:: Page excerpt ::
==============================
# Siamese Recurrent Neural Network

The general architecture of the model is based on [this tutorial](https://medium.com/mlreview/implementing-malstm-on-kaggles-quora-question-pairs-competition-8b31b0b16a07).

The data we'll be using is a sample of jobs corresponding to the same group according to the [Standard Occupational Classification](https://www.bls.gov/soc/) . The data is in a tsv file and can be downloaded [here](https://www.onetcenter.org/dl_files/database/db_20_1_text/Sample%20of%20Reported%20Titles.txt).

https://sorenbouma.github.io/blog/oneshot/
https://deepmind.com/research/publications/one-shot-learning-memory-augmented-neural-networks/
https://medium.com/mlreview/implementing-malstm-on-kaggles-quora-question-pairs-competition-8b31b0b16a07

In [15]:
from io import StringIO
import requests
import pandas as pd

file_url = 'https://www.onetcenter.org/dl_files/database/db_20_1_text/Sample%20of%20Reported%20Titles.txt'
csv = StringIO(requests.get(file_url).text)
df = pd.read_csv(csv, sep='\t').head()
df.head()

Unnamed: 0,O*NET-SOC Code,Reported Job Title,Shown in My Next Move
0,11-1011.00,Chief Diversity Officer (CDO),N
1,11-1011.00,Chief Executive Officer (CEO),Y
2,11-1011.00,Chief Financial Officer (CFO),Y
3,11-1011.00,Chief Nursing Officer,N
4,11-1011.00,Chief Operating Officer (COO),N


## Build dataset

Let's create positive samples with pairs of job titles corresponding to the same SOC, and negative examples with pairs of job titles sampled from different SOC codes.

In [2]:
import itertools
jobs_left = []
jobs_right = []
target = []

soc_codes = df['O*NET-SOC Code'].unique()
for code in soc_codes:
    similar_jobs = df[df['O*NET-SOC Code'] == code]['Reported Job Title']
    positive_pairs = list(itertools.combinations(similar_jobs, 2))
    jobs_left.extend([p[0] for p in positive_pairs])
    jobs_right.extend([p[1] for p in positive_pairs])
    target.extend([1.]*len(positive_pairs))
    
    other_jobs = df[df['O*NET-SOC Code'] != code]['Reported Job Title']
    for i in range(len(positive_pairs)):
        jobs_left.append(np.random.choice(similar_jobs))
        jobs_right.append(np.random.choice(other_jobs))
        target.append(0.)

dataset = pd.DataFrame({
        'job_left': jobs_left,
        'job_right': jobs_right,
        'target': target
    }).sample(frac=1)  # Shuffle dataset

dataset.sample(5)

Unnamed: 0,job_left,job_right,target
33164,Industrial Rehabilitation Consultant,Staff Occupational Therapist,1.0
12708,Manufacturing Director,Top Coater,0.0
41398,Lifeguard,Water Safety Instructor (WSI),1.0
70360,Issuing Operator,Stock Preparation Operator (Stock Prep Operator),1.0
21491,Certified Shorthand Reporter (CSR),Deposition Reporter,1.0


In [3]:
from sklearn.model_selection import train_test_split

df_train, df_val = train_test_split(dataset)

## Modelling

In [5]:
import re
from sklearn.pipeline import make_pipeline, FeatureUnion
from sklearn.preprocessing import FunctionTransformer
from zeugma import TextsToSequences, Padder, ItemSelector, EmbeddingTransformer

maxlen = 7
vocab_size = 10000

def preprocess_job_titles(job_titles):
    """ Return a list of clean job titles """
==============================
:: Problem ::
Extend the Siamese recurrent neural network notebook past its final line, starting with the body of the `preprocess_job_titles` function. The listing that comes next is separate material and has no connection to the Siamese network notebook.
==============================
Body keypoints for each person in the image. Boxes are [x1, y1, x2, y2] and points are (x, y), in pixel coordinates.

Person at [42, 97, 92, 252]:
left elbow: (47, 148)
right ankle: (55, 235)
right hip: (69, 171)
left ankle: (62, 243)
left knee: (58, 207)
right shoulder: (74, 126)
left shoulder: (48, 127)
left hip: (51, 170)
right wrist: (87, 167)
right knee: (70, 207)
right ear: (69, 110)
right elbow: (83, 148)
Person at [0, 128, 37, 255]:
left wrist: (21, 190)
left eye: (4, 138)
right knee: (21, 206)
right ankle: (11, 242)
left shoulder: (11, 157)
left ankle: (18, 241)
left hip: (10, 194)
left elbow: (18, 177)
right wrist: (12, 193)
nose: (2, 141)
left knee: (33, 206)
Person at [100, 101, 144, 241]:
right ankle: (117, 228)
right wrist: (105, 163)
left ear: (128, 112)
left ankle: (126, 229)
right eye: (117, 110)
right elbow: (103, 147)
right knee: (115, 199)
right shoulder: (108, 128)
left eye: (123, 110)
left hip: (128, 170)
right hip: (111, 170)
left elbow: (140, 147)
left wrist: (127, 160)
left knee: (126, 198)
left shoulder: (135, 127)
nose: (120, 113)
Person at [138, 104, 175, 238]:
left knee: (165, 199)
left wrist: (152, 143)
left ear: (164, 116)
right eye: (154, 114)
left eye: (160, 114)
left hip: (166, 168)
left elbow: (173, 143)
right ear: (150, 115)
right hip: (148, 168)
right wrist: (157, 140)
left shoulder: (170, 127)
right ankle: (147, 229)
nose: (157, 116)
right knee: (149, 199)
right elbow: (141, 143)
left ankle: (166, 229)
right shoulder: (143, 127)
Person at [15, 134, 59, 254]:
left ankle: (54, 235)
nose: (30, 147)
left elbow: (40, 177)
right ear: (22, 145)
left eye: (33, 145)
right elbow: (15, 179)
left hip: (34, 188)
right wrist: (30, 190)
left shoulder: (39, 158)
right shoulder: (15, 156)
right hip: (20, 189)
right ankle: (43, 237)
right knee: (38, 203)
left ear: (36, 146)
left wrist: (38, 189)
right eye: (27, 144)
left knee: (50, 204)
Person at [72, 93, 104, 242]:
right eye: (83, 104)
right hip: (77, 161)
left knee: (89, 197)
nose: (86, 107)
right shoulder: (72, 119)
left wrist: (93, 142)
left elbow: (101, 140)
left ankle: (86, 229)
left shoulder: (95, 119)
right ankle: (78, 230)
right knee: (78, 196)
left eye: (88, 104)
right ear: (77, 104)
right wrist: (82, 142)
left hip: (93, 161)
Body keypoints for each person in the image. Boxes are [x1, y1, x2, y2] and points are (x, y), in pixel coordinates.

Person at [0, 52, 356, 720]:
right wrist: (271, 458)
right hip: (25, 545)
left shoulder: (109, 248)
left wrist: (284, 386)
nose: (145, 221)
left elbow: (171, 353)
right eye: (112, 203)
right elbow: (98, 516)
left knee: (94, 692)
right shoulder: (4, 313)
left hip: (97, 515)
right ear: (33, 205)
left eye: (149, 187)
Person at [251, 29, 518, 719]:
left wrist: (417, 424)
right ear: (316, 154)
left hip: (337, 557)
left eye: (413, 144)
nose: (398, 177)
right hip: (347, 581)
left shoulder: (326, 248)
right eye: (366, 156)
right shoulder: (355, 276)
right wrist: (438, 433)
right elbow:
==============================
:: Answer box ::
    def preprocess_job_title(raw_job_title):
        """ Clean a single job title"""
        job_title = re.sub(r'\(.*\)', '', raw_job_title)
        return job_title.lower().strip()
    return [preprocess_job_title(jt) for jt in job_titles]
    
pipeline = make_pipeline(
    FunctionTransformer(preprocess_job_titles, validate=False),
    TextsToSequences(num_words=vocab_size), 
    Padder(max_length=maxlen),
)

pipeline.fit(list(df_train['job_left'])+list(df_train['job_right']))

Pipeline(memory=None,
     steps=[('functiontransformer', FunctionTransformer(accept_sparse=False,
          func=<function preprocess_job_titles at 0x117690ae8>,
          inv_kw_args=None, inverse_func=None, kw_args=None,
          pass_y='deprecated', validate=False)), ('textstosequences', TextsToSequences()), ('padder', Padder(max_length=7))])

In [8]:
X_left_train = pipeline.transform(df_train['job_left'])
X_right_train = pipeline.transform(df_train['job_right'])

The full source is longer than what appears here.